In a 5-4 decision, the United States Supreme Court ruled today that the practice of offering predominantly Christian prayers before the start of government meetings does not violate the establishment clause of the First Amendment. The press is describing the split on the bench as one between “conservatives” and “liberals.” But notably, it is also largely a split between Christians and Jews, with five of the six Christian justices joining the majority, and all three Jewish justices signing on to the dissent.
No doubt judicial philosophy had something to do with the split, but I’m not sure that the Christian members of the court fully appreciate the depth and scope of our nation’s inherent religious bigotry toward non-Christians.

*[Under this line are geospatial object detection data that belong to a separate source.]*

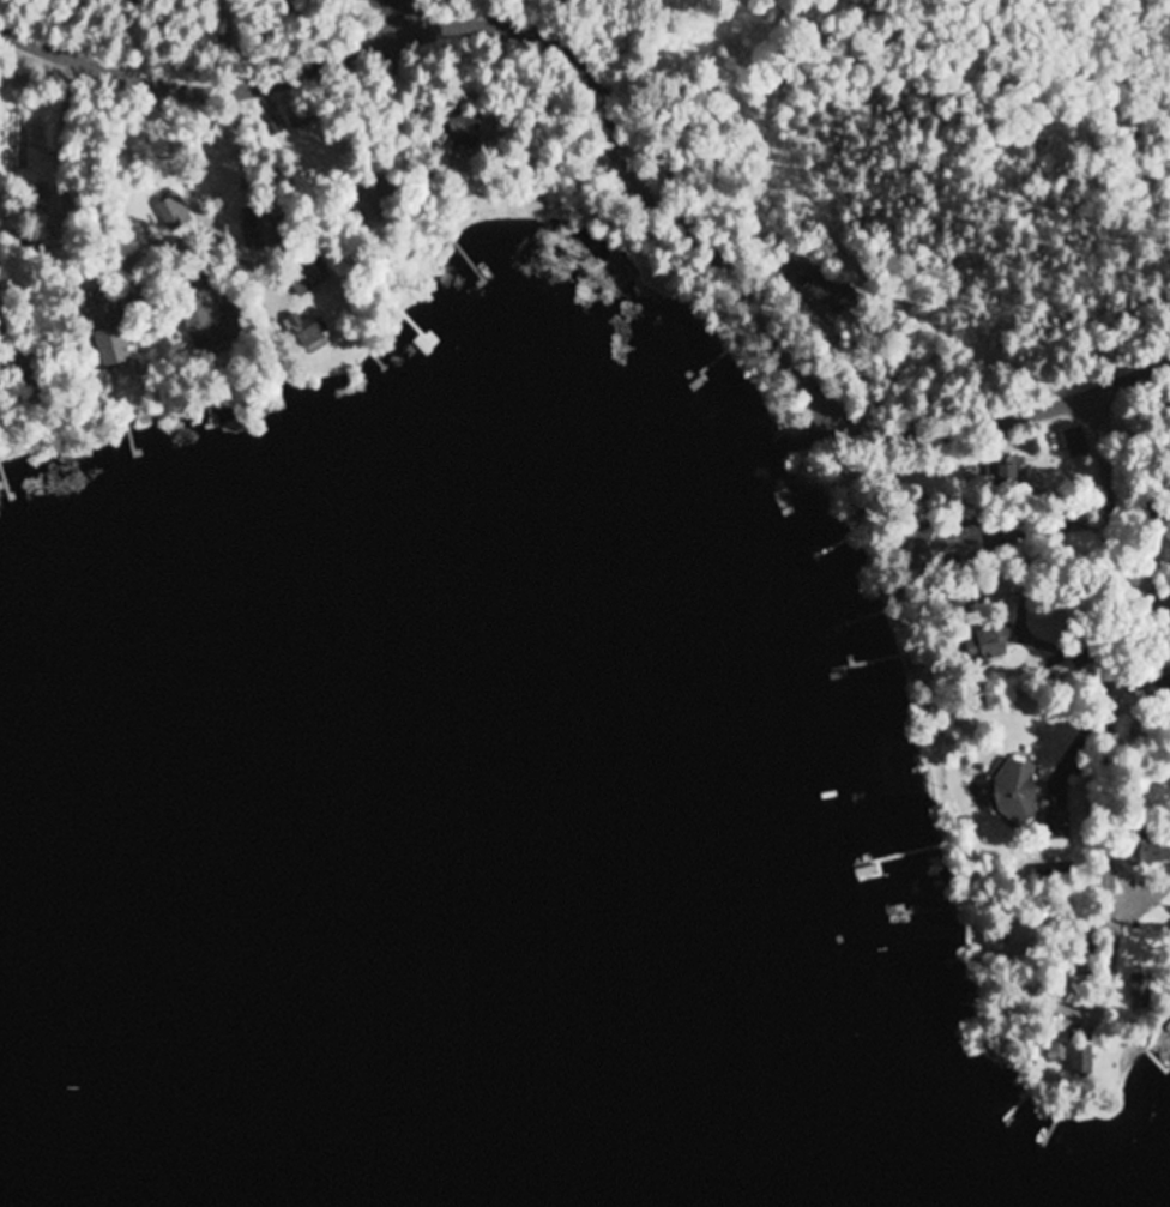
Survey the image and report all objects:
road: (511, 100)
building: (295, 120)
building: (463, 135)
road: (617, 139)
building: (366, 199)
building: (172, 213)
road: (120, 218)
building: (258, 228)
building: (308, 275)
building: (827, 298)
building: (206, 328)
building: (308, 330)
building: (110, 335)
road: (812, 418)
building: (1076, 444)
building: (1010, 474)
road: (1135, 511)
building: (956, 543)
building: (992, 645)
road: (1104, 683)
building: (1018, 792)
building: (1058, 826)
building: (1146, 848)
building: (1140, 992)
building: (1057, 1054)
building: (1082, 1062)

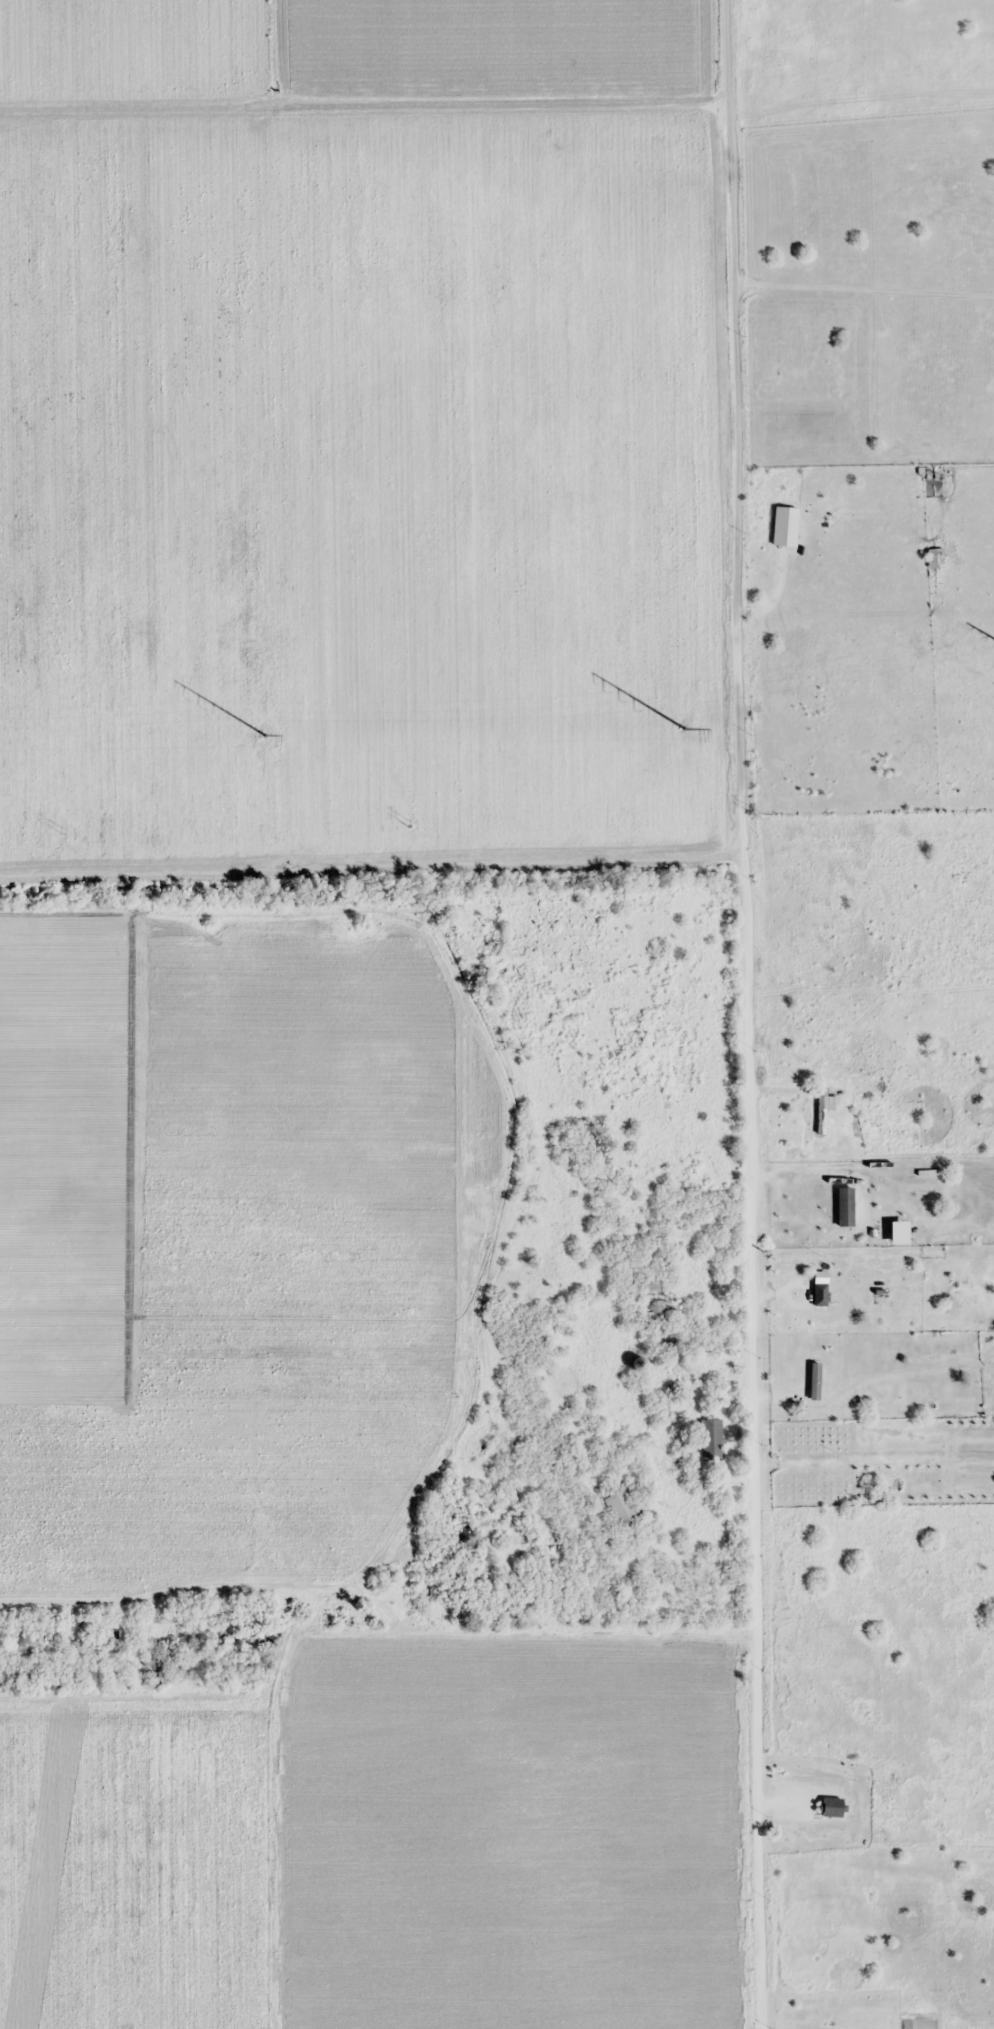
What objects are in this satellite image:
building: (784, 526)
power tower: (686, 728)
power tower: (264, 733)
power tower: (759, 814)
power tower: (410, 824)
power tower: (61, 829)
road: (743, 1014)
building: (821, 1111)
building: (669, 1339)
building: (638, 1364)
building: (671, 1372)
building: (591, 1439)
building: (710, 1439)
building: (625, 1507)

Or if they do, they just don’t give a shit.
“No one can fairly read the prayers from Greece’s town meetings as anything other than explicitly Christian — constantly and exclusively so,” Kagan said. “The prayers betray no understanding that the American community is today, as it long has been, a rich mosaic of religious faiths.”
The legal tussle began in 2007, following eight years of nothing but Christian prayers in the town of nearly 100,000 people outside Rochester. Susan Galloway and Linda Stephens, a Jew and an atheist, took the board to federal court and won by contending that its prayers – often spiced with references to Jesus, Christ and the Holy Spirit — aligned the town with one religion.
Once the legal battle was joined, town officials canvassed widely for volunteer prayer-givers and added a Jewish layman, a Wiccan priestess and a member of the Baha’i faith to the mix. Stephens, meanwhile, awoke one morning to find her mailbox on top of her car, and part of a fire hydrant turned up in her swimming pool.
And no. No kid has ever had the shit beaten out of him for refusing to participate in a Christian prayer.
Perhaps if our court’s papist majority had a firmer grasp on the history of religious intolerance in America, they’d have greater appreciation for the often uncomfortable experience of our nation’s religious minorities.